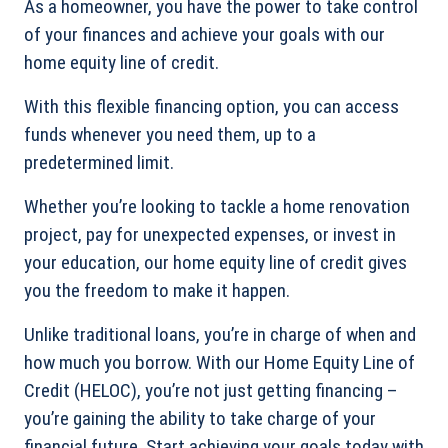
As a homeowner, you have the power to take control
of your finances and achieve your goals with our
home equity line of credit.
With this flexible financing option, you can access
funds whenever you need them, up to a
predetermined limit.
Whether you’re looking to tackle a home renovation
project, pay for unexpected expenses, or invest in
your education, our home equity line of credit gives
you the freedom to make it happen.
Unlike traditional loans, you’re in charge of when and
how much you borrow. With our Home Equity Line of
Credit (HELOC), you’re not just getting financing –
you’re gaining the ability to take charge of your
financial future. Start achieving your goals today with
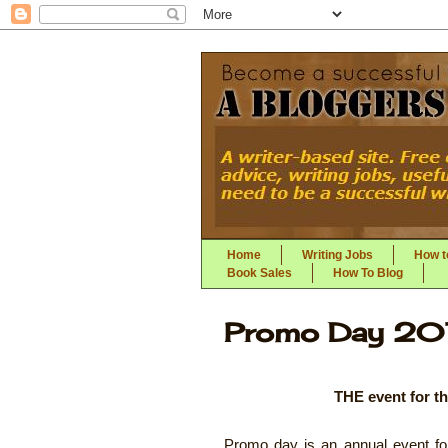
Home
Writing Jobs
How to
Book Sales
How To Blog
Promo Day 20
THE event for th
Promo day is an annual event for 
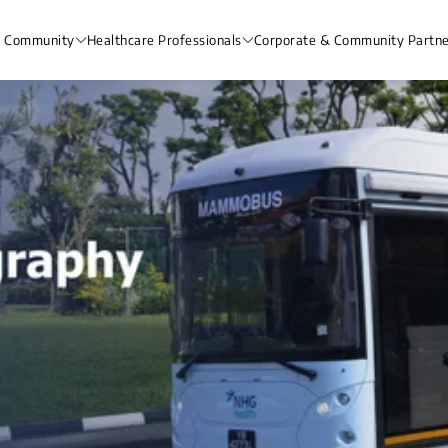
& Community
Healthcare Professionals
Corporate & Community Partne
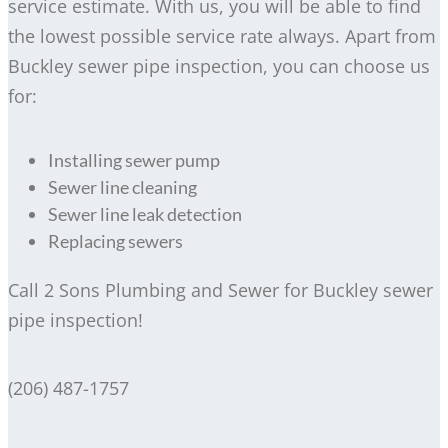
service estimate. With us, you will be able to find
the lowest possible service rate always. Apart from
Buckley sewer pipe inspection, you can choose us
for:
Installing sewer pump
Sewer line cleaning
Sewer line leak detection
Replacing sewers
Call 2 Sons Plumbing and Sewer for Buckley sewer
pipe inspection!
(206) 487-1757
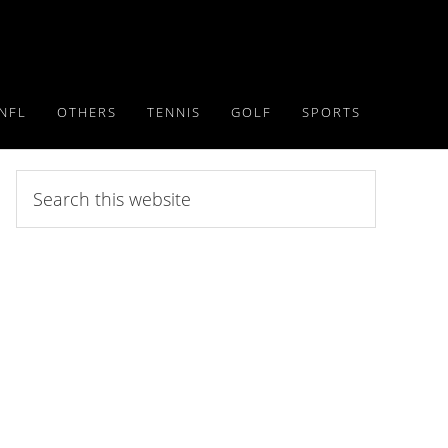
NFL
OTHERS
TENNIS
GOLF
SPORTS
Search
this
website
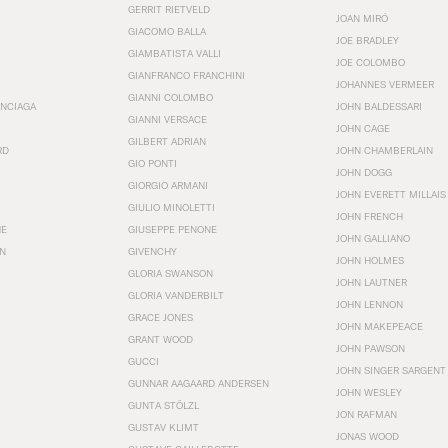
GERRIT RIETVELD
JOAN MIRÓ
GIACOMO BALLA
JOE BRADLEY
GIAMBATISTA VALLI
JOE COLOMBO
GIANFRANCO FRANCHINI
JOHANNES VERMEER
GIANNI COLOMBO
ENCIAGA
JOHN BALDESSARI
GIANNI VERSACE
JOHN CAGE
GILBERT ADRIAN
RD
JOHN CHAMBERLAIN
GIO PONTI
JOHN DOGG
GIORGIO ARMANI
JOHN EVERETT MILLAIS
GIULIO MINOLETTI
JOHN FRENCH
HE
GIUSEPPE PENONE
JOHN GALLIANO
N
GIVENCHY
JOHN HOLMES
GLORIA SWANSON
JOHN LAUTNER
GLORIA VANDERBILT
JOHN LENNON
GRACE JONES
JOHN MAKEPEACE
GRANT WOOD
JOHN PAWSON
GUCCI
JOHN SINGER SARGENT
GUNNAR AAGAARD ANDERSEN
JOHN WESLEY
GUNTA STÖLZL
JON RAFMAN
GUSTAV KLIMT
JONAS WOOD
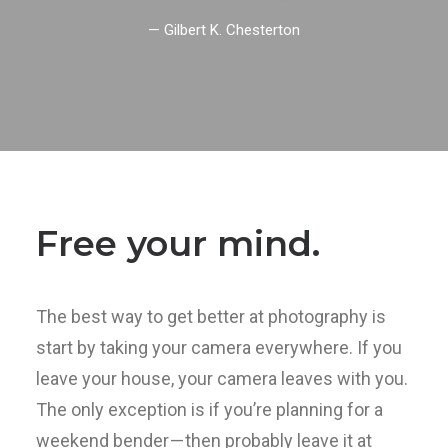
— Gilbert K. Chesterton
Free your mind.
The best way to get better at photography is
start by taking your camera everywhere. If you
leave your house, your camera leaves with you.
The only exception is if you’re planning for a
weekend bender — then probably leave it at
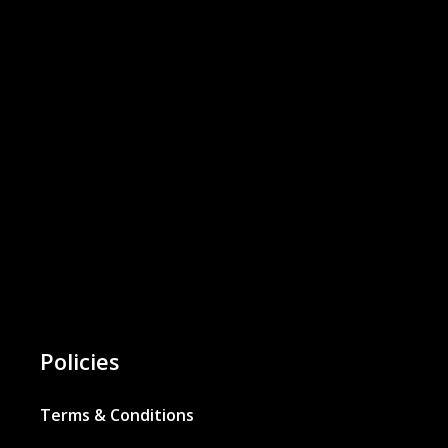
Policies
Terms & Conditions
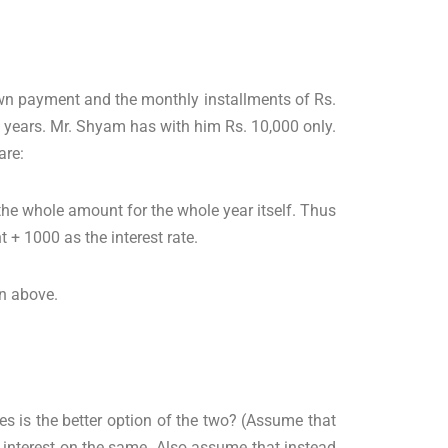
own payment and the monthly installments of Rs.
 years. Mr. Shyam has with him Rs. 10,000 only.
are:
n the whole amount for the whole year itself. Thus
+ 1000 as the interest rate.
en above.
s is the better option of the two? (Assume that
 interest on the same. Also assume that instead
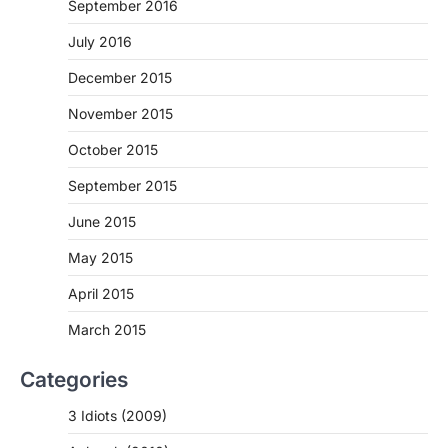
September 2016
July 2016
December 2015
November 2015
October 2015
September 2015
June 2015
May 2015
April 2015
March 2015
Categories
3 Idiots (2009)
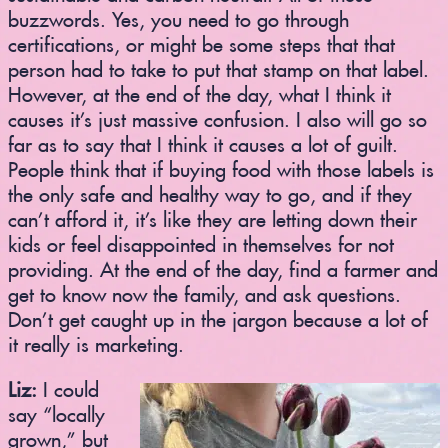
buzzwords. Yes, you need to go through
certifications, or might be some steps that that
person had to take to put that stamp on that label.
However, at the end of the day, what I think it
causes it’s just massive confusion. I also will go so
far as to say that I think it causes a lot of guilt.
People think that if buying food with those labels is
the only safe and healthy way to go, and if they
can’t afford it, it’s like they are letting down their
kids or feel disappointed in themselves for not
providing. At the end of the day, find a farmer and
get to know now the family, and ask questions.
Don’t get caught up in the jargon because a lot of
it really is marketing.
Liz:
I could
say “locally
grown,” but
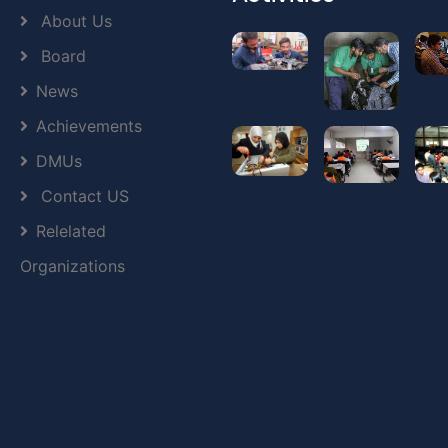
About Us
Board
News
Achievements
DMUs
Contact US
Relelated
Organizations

- REQUEST -
Return each line of the records above that contains the word "this", copying every such line in full.

- OUTPUT BELOW -
With this flexible financing option, you can access
this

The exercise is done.